BACKGROUND: Banking of testicular tissue from pre-pubertal boys before gonadotoxic treatment is a crucial step in fertility preservation. We wanted to find optimal methods for cryopreservation of testicular tissue from pre-pubertal boys, modifying techniques developed for fetal and adult human testicular tissue cryopreservation. METHODS: Testicular tissue was collected from five pre-pubertal boys undergoing gonadotoxic treatment in a clinical programme. Two freezing protocols, originally developed for fetal and adult human testicular tissue, were applied for pre-pubertal testicular tissue cryopreservation. In both methods, 5% dimethyl sulphoxide (DMSO) was used as a cryoprotectant. The integrity of the tissue was investigated in non-frozen tissue cultured for 24 h and in cryopreserved-thawed tissue, using two different programmes. We also analysed frozen-thawed samples cultured for 24 h in comparison with untreated fresh fixed control tissue. Immunohistochemical analysis using anti-MAGE-A4, vimentin and CD34 monoclonal antibodies was performed in order to visualize and characterize the cryodamage of the different testicular cells and compartments. The structure of the tissue was evaluated using light microscopy. Qualitative control analysis was performed using transmission electron microscopy. RESULTS: No clear structural changes were observed in the fresh, fresh cultured and cryopreserved testicular tissue after using the protocol developed for adult testicular tissue. The programme earlier successfully used for human fetal testicular tissue cryopreservation caused more tissue damage. CONCLUSIONS: Pre-pubertal testicular tissue from boys facing gonadotoxic treatment survives cryopreservation, can be cryobanked and hopefully used for fertility preservation. Slow programmed freezing with DMSO as a cryoprotectant is efficient in maintaining the spermatogonia, Sertoli cells and stromal compartment during freezing, thawing and tissue culture.

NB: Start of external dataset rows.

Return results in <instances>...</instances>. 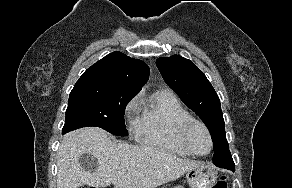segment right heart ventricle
<instances>
[{"label": "right heart ventricle", "instance_id": "1", "mask_svg": "<svg viewBox=\"0 0 292 188\" xmlns=\"http://www.w3.org/2000/svg\"><path fill=\"white\" fill-rule=\"evenodd\" d=\"M191 117L178 97L168 90L154 93L143 105L134 125L137 140L147 146L163 149L174 155L189 157L178 138L179 124Z\"/></svg>", "mask_w": 292, "mask_h": 188}]
</instances>
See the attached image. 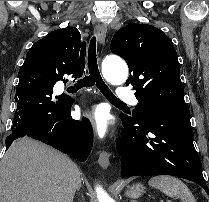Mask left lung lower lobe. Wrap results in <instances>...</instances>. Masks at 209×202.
<instances>
[{
  "label": "left lung lower lobe",
  "instance_id": "0a47b994",
  "mask_svg": "<svg viewBox=\"0 0 209 202\" xmlns=\"http://www.w3.org/2000/svg\"><path fill=\"white\" fill-rule=\"evenodd\" d=\"M124 129L116 139L122 177L173 175L193 181L209 195L194 148L190 113L145 108L137 119L120 116Z\"/></svg>",
  "mask_w": 209,
  "mask_h": 202
}]
</instances>
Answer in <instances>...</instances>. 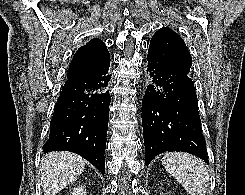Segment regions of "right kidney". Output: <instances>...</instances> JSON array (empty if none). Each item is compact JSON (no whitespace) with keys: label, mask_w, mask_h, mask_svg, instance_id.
Returning a JSON list of instances; mask_svg holds the SVG:
<instances>
[{"label":"right kidney","mask_w":245,"mask_h":195,"mask_svg":"<svg viewBox=\"0 0 245 195\" xmlns=\"http://www.w3.org/2000/svg\"><path fill=\"white\" fill-rule=\"evenodd\" d=\"M86 189L84 186H79L77 188H74L71 192V195H87Z\"/></svg>","instance_id":"ca27d5eb"}]
</instances>
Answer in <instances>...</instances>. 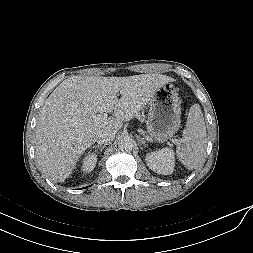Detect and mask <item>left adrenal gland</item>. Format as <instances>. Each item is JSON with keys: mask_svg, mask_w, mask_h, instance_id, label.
<instances>
[{"mask_svg": "<svg viewBox=\"0 0 253 253\" xmlns=\"http://www.w3.org/2000/svg\"><path fill=\"white\" fill-rule=\"evenodd\" d=\"M137 138H138V143H139L140 145L146 143V141L144 140V138H141L140 136H137Z\"/></svg>", "mask_w": 253, "mask_h": 253, "instance_id": "a2214340", "label": "left adrenal gland"}]
</instances>
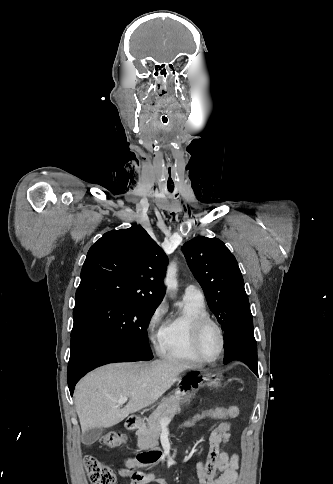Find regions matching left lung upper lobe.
Here are the masks:
<instances>
[{
    "mask_svg": "<svg viewBox=\"0 0 333 484\" xmlns=\"http://www.w3.org/2000/svg\"><path fill=\"white\" fill-rule=\"evenodd\" d=\"M187 263L222 325L226 339L234 323L250 312L244 281L234 255L217 238L195 237L182 247Z\"/></svg>",
    "mask_w": 333,
    "mask_h": 484,
    "instance_id": "left-lung-upper-lobe-1",
    "label": "left lung upper lobe"
}]
</instances>
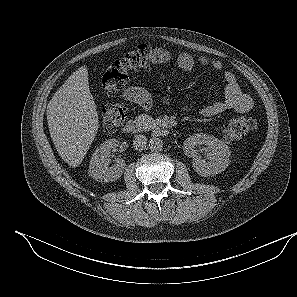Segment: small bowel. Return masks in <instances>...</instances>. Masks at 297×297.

Optimizing cryopreservation of human testicular tissue: comparison of protocols with glycerol, propanediol and dimethylsulphoxide as cryoprotectants.

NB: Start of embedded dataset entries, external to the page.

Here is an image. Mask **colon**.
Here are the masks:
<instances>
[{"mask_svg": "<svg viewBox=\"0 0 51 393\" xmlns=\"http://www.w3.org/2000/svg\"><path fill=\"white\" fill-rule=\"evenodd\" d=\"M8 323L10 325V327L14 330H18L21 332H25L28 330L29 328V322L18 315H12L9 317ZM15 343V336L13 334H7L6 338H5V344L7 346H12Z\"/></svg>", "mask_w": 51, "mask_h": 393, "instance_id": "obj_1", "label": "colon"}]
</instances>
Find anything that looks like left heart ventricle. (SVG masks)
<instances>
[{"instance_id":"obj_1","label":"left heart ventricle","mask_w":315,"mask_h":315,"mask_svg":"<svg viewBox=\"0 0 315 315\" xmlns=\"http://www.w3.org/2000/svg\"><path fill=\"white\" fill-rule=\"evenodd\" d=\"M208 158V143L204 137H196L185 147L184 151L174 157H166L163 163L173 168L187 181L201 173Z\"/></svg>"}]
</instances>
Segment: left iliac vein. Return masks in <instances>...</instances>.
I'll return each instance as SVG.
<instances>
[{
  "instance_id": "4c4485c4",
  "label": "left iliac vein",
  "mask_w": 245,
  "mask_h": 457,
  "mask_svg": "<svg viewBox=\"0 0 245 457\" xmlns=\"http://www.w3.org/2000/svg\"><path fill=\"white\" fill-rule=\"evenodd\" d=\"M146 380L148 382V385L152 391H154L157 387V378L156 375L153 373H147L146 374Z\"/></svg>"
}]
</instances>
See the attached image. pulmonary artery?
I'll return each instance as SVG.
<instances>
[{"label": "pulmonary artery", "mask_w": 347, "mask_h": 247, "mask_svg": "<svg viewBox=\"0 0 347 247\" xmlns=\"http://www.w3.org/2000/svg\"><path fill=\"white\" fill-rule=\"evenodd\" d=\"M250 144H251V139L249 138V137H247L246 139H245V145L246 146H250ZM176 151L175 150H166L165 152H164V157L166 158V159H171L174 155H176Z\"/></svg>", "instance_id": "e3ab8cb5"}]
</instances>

BACKGROUND: Cryopreservation of testicular tissue is an option in fertility preservation for pre-pubertal boys who will lose spermatogenic cells as a result of chemotherapy. We compared three different protocols and cryoprotectants in cryopreservation of testicular tissue. METHODS: Testicular tissue obtained from 16 infertile men was evaluated by light microscopy(LM), immunostaining against MAGE-A4, transmission electron microscopy (TEM) and organ culture. Seminiferous tubules (1312) from non-frozen (n = 16) and frozen-thawed samples (n = 34) were studied following cryopreservation using protocols with either 1,2-propanediol (PrOH), glycerol or dimethylsulphoxide (DMSO) as cryoprotectants. RESULTS: Normal structure was seen in 86 +/- 6% (mean +/- SD) of the fresh tissue. After freezing with DMSO, 70 +/- 6% and after PrOH, 37+/-3% of the tubules were judged to be good. When glycerol was used, the structure of the basal compartment of the tubules was severely damaged. The ultrastructure of the cryopreserved samples as revealed by TEM and MAGE-positive spermatogonia confirmed the findings. Cryopreserved Leydig cells maintained their morphology and ability to release testosterone in culture. CONCLUSION: DMSO as a cryoprotectant (at a 0.7 mol/l concentration) proved to maintain the structure of testicular tissue, especially spermatogonia, after cryopreservation better than PrOH or glycerol.